Krugman's response: http://krugman.blogs.nytimes.com/2013/01/20/inequality-and-recovery/

"It’s worth noting that two of Joe’s four points aren’t really about the current recovery. He argues that high inequality is causing huge waste of human talent, because the poor and increasingly the middle class lack access to good education; and I agree. He also argues that inequality fosters financial crisis, and I agree with that too."

Krugman isn't disagreeing with the fact me, really. If you aren't living up to your potential, it is a waste for society as a whole. You can hire a doctor to be your janitor, and he'll do it if the disparities are bad enough and if the economy no longer rewards people who actually contribute.

Worse yet would be people who COULD be Doctors, but can't get access to education to become one.

Even worse, would be a Doctor who doesn't see the point any more, since he/she can't afford to pay their student loans, and so on, when it's just easier to go push paper on the Street.

16   MisdemeanorRebel   @   2013 Sep 25, 3:26am  

What we don't see is all the technological and theoretical developments that don't get developed (yet), because so many mathematicians and former engineering majors are going into Finance.

17   Bellingham Bill   @   2013 Sep 25, 3:57am  

CL says

Krugman isn't disagreeing with the fact me, really. If you aren't living up to your potential, it is a waste for society as a whole.

what Krugman is also missing is that the 5%'s income isn't coming from the Mines of Zanzibar or among themselves but from from the 95%.

It's a real one-way street, pulling trillions out of the paycheck economy, and why we're fucked.

http://research.stlouisfed.org/fred2/series/GINIALLRH

You should see my rants at DeLong's.

18   Bellingham Bill   @   2013 Sep 25, 4:05am  

Dan8267 says

Capitalism

Can't "Like" that enough. Perfectly stated.

19   EBGuy   @   2013 Sep 25, 4:10am  

CL said: God, can you imagine how expensive our toys would be if we didn't enslave people?
Motorola's MotoX will be assembled at a Flextronics plant in Texas. BTW, come November, you'll be able to by a MotoX smartphone and get unlimited text&talk with Republic Wireless for $10 a month (data available using WiFi).

Edit: change to CL said:

20   Bellingham Bill   @   2013 Sep 25, 4:13am  

CL says

What else can be done?

Tax land rents (site values actually)

http://research.stlouisfed.org/fred2/series/DHUTRC1Q027SBEA

and that's only residential. Imagine how much we pay for commercial real estate that's embedded in consumer prices, too.
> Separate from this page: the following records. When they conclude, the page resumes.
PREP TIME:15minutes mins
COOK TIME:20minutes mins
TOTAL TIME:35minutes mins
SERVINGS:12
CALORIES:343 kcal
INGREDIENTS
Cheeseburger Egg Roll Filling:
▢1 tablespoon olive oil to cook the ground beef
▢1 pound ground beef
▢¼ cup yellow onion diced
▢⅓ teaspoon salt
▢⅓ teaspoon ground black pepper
Tax imports and give tax-breaks for exports.

Forcibly reform our health system to work along Canadian/German/Japanese lines.

Work on "free" energy for everyone. (Not free per se but some sort of rationed access to a renewable system such that if you are efficient with energy usage it disappears as a life cost).
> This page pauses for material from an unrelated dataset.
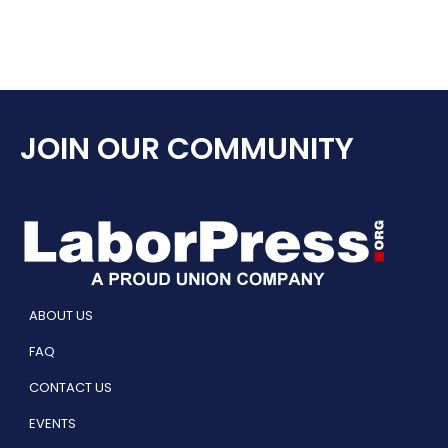
JOIN OUR COMMUNITY
ABOUT US
FAQ
CONTACT US
EVENTS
Mass transit that didn't suck (max 15 minute wait) would be a good start, too.

That would eliminate the major rent taps that are sucking the life out of the middle-quintile economy.
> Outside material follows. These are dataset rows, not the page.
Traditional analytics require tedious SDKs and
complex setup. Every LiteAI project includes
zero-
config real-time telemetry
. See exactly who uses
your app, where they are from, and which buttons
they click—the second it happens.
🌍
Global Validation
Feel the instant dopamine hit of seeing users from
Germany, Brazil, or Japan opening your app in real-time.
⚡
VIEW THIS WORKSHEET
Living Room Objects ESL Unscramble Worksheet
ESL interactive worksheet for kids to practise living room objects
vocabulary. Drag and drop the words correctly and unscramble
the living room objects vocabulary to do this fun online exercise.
Probably should convert college education to the nominal cost model too. People are graduating $30,000 in debt now, that sucks.

Then again when it was nominal cost I took 7 years to graduate, going half-time a lot since I was working so much.

21   Bellingham Bill   @   2013 Sep 25, 4:15am  

EBGuy says

Motorola's MotoX will be assembled

final assembly though. Not a great % of the actual labor is being done in Texas, but it's a start.